Segment Open
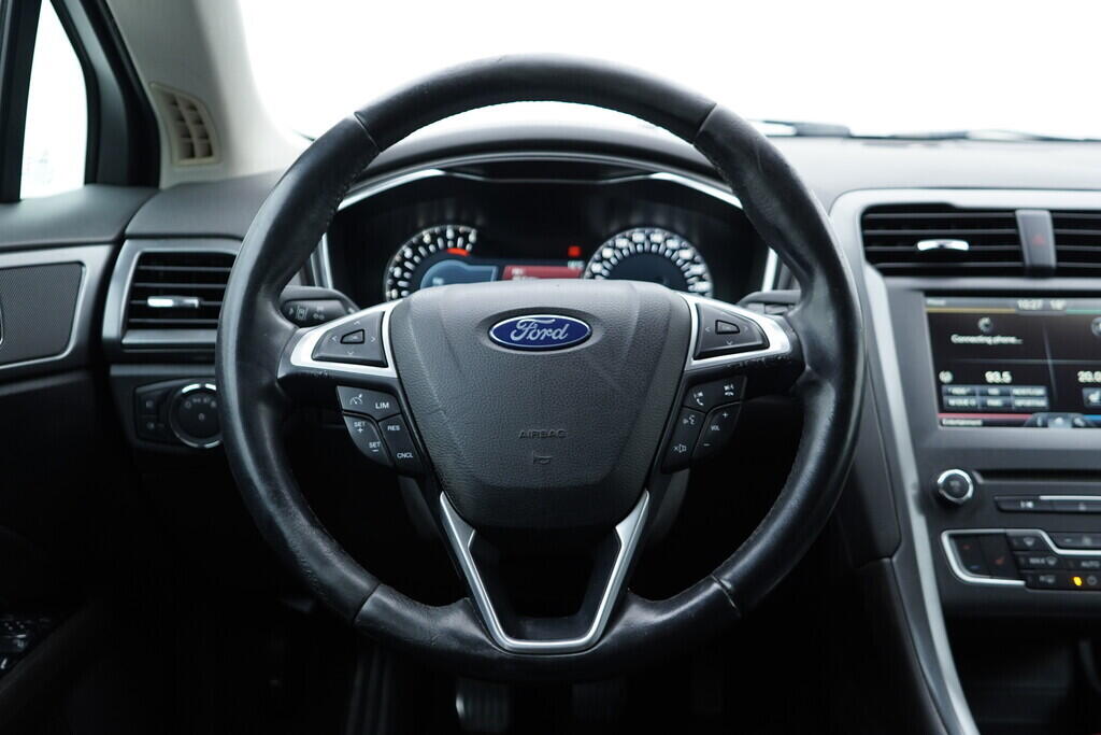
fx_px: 1101
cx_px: 550
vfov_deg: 36.9
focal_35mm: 36
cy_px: 368
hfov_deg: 53.1
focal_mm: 24
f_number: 2.8
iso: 250
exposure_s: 1/40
Segment Closed
Assigned task:
Once the pictures are set aside, the remaining data must be transcribed exactly.

Result below:
fx_px: 1101
cx_px: 550
vfov_deg: 36.9
focal_35mm: 36
cy_px: 368
hfov_deg: 53.1
focal_mm: 24
f_number: 2.8
iso: 250
exposure_s: 1/40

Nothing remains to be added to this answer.